Count doesn't match in parquet import in Scala


#1

Hello,

I am practicing the sqoop together with scala, here is what I found when I import mysql to hdfs in parquet format, and then load the parquet file in Scala, two parquet files are generated.

When I load each of the parquet file in Scala, it shows 6218 for each, so presumably adding them up should be 12436, but I got 12435 when I load it with folder as the input.

sqlContext.load("/user/paslechoix/sqoop_import/retail_db/customers/0a821e98-cbc2-4a50-bc8e-82a839b6f0ca.parquet", “parquet”).count
6218 in total

sqlContext.load("/user/paslechoix/sqoop_import/retail_db/customers/eb5da0eb-58c2-4096-b4b5-433cab44ee2f.parquet", “parquet”).count
6218 in total

6218+6218 = 12436

sqlContext.load("/user/paslechoix/sqoop_import/retail_db/customers", “parquet”).count
12435 in total

This result is NOT acceptable, the sum should be exactly the same

Here is how I generate the parquet format:

sqoop import
–connect jdbc:mysql://ms.itversity.com:3306/retail_db
–username retail_user
–password itversity
–table customers
–warehouse-dir /user/paslechoix/sqoop_import/retail_db
–num-mappers 2
–as-parquetfile

Any idea?

Thank you.


#2

@paslechoix
I tried the same and the count seems to match for me
It shows 6218 for the first file and 6217 for the second.
For the complete file it shows the correct sum of 12435


#3

Thank you Varun,

I just did it again from scratch and this time the count matches.

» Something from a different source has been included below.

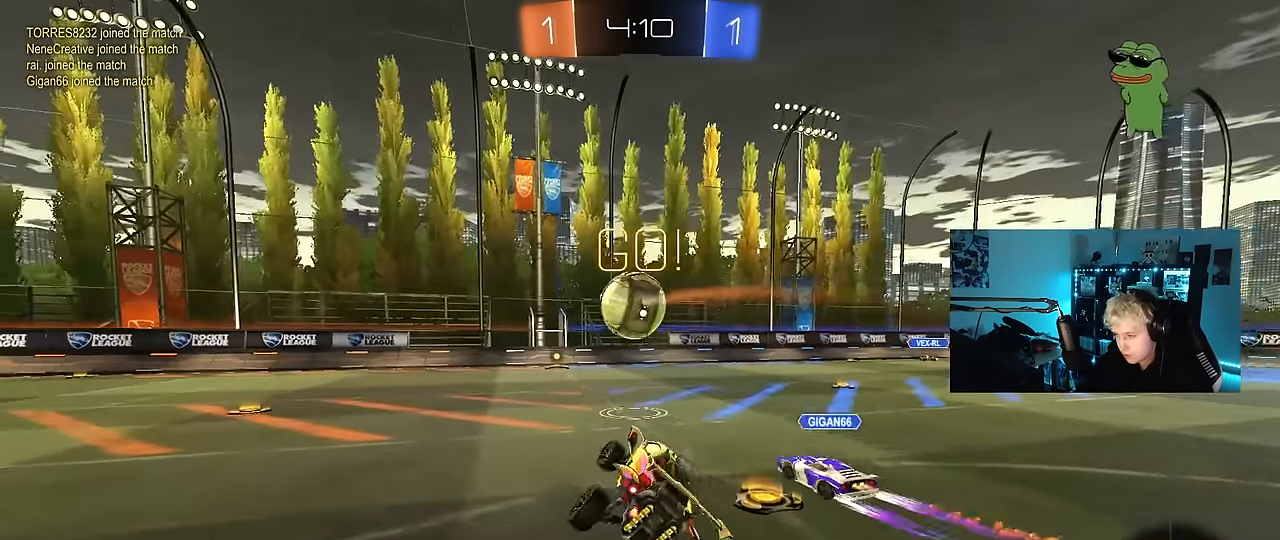
{"keys": ["a", "w"], "mouse": [], "mouse_move": "still", "events": [[50, "a", "up"], [200, "a", "down"], [250, "w", "down"]]}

I thought maybe I messed up the parquet file name in the first time, but I double checked my record and I did not mess them up.

This is weird.Indeed this reminds me some rumor saying sqoop is not reliable to be used in production, and in my work, we did not use sqoop as our data migration from Netezza to the hive but a much more complicated ingestion process with not only comparing the total count but also compare each cell.

Thank you for your time.

I will not trust sqoop from now on.


#4

I checked my first result again and the two parquet files have different file size, presumably they contain different number of records.

So, different sources as input, Scala generates different counts for them?

I don’t understand this.

Which one is not trustable?

If it is Sqoop, but sqoop does generates two parquets with different sizes;
then Scala import (sqlContext.load)?

I invite everyone to do a test yourself and see what you get.

Thank you.


#5

Can you please elaborate how that data ingestion takes place in your workflow? Like what particular tool is used in place of sqoop and what are the checks you are keeping to verify the ingestion of data?


#6

are you asking my work workflow? we use scripting programming and netezza connector, we compare each cell during the verification and generate comparison result table for auditing purpose.